Can you retype the records below word for word, from the start of the records through the line holding "scientific name: Hygrophoropsis aurantiaca", both ends included?

(Entries drawn from a collection)
+---+

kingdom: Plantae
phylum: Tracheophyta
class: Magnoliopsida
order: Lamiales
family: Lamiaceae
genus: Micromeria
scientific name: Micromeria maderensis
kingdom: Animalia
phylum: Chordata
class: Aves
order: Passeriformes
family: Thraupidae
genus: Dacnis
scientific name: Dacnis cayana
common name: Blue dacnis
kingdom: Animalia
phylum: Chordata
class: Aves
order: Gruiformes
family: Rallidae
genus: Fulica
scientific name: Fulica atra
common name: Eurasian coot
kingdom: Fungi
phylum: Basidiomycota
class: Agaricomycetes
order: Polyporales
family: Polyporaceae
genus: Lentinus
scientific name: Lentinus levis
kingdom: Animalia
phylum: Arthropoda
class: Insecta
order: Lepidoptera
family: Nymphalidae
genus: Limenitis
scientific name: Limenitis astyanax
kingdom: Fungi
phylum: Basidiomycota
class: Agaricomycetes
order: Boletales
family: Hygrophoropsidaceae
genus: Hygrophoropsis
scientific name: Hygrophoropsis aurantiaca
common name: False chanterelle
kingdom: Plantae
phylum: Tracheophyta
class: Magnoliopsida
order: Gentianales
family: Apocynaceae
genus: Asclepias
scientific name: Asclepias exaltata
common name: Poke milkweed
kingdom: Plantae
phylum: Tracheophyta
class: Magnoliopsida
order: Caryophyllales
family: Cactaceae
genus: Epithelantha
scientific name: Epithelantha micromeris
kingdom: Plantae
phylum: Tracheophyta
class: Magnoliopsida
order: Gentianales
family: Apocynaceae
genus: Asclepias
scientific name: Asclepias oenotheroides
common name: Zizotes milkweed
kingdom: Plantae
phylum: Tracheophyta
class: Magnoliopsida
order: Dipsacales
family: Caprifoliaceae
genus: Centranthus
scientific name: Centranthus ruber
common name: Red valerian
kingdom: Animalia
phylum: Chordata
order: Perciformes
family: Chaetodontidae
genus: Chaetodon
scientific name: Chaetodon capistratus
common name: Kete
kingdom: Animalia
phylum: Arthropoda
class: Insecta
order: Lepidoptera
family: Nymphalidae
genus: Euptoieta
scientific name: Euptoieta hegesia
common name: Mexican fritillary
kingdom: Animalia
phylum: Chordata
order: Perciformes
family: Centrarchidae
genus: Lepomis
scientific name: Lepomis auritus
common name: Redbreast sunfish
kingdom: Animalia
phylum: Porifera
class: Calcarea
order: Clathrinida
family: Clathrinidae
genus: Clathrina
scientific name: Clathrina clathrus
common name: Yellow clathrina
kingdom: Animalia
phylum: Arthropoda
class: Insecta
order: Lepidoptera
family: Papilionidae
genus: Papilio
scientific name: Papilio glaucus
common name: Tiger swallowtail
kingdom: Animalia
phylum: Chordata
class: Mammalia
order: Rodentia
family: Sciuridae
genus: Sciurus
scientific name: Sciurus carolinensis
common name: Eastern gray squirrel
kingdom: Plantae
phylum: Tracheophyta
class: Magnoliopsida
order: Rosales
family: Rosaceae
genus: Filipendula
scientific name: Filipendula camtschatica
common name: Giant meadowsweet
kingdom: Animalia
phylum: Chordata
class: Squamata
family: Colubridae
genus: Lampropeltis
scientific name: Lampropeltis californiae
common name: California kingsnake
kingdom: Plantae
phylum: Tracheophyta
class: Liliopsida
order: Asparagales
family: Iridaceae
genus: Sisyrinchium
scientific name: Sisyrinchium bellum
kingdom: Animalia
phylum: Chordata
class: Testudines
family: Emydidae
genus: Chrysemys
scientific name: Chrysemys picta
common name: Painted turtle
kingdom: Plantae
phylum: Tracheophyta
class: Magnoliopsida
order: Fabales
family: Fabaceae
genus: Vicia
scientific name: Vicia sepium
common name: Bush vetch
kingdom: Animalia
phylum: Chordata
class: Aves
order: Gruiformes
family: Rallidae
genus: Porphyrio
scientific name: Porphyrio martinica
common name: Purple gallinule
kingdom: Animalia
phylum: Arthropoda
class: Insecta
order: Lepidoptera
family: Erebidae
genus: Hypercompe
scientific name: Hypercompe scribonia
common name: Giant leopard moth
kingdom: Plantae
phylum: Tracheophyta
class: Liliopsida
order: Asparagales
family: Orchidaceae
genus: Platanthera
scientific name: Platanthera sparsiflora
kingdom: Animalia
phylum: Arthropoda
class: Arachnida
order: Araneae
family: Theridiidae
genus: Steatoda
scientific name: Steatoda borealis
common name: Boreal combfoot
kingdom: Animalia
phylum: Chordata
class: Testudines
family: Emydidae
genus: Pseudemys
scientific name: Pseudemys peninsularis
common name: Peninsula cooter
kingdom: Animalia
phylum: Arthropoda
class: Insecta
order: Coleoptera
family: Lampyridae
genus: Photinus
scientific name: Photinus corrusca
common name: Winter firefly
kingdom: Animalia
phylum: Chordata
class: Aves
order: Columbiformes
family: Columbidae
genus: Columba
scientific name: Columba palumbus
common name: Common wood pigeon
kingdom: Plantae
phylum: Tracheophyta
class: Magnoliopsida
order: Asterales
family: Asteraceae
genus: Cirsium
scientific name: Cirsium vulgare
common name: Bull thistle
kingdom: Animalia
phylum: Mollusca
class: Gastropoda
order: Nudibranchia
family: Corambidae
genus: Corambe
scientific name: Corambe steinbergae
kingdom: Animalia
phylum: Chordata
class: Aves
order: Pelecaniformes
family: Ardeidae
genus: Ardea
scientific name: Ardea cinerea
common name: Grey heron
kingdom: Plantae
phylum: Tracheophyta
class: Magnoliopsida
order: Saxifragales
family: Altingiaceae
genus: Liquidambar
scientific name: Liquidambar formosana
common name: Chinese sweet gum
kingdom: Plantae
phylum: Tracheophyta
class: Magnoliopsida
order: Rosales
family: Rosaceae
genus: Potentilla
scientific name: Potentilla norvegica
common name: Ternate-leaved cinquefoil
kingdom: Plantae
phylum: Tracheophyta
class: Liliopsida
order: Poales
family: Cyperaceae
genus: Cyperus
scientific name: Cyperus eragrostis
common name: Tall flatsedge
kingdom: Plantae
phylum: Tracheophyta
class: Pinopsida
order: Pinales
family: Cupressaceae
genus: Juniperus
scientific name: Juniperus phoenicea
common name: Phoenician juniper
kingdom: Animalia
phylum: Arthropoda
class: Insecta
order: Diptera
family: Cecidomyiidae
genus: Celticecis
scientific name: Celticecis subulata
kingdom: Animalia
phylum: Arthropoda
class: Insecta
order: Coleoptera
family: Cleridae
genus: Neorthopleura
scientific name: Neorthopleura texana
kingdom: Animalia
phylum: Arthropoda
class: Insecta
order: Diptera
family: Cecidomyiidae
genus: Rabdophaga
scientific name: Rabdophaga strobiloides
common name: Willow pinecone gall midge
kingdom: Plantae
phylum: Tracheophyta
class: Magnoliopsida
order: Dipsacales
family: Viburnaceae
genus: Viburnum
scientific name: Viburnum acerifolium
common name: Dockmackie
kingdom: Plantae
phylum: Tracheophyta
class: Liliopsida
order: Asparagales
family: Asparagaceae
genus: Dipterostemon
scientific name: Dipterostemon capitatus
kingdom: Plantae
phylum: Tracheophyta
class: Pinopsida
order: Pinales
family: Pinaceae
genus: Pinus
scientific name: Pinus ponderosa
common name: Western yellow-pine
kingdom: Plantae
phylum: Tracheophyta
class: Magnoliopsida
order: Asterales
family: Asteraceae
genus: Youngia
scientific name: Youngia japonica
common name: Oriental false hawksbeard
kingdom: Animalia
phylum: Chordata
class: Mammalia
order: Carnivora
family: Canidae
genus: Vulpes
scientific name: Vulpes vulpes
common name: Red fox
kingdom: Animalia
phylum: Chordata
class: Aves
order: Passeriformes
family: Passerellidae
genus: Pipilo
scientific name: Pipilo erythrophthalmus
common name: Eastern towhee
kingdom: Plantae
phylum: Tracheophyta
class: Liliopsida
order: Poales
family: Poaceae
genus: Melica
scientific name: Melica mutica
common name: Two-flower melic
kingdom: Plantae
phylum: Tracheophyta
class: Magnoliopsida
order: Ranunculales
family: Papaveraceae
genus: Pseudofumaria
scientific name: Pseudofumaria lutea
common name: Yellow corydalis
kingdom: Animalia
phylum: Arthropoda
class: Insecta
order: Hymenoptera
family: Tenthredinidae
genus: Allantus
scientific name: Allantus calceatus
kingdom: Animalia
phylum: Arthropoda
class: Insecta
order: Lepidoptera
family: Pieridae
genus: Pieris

+---+

§ Worked answer
kingdom: Plantae
phylum: Tracheophyta
class: Magnoliopsida
order: Lamiales
family: Lamiaceae
genus: Micromeria
scientific name: Micromeria maderensis
kingdom: Animalia
phylum: Chordata
class: Aves
order: Passeriformes
family: Thraupidae
genus: Dacnis
scientific name: Dacnis cayana
common name: Blue dacnis
kingdom: Animalia
phylum: Chordata
class: Aves
order: Gruiformes
family: Rallidae
genus: Fulica
scientific name: Fulica atra
common name: Eurasian coot
kingdom: Fungi
phylum: Basidiomycota
class: Agaricomycetes
order: Polyporales
family: Polyporaceae
genus: Lentinus
scientific name: Lentinus levis
kingdom: Animalia
phylum: Arthropoda
class: Insecta
order: Lepidoptera
family: Nymphalidae
genus: Limenitis
scientific name: Limenitis astyanax
kingdom: Fungi
phylum: Basidiomycota
class: Agaricomycetes
order: Boletales
family: Hygrophoropsidaceae
genus: Hygrophoropsis
scientific name: Hygrophoropsis aurantiaca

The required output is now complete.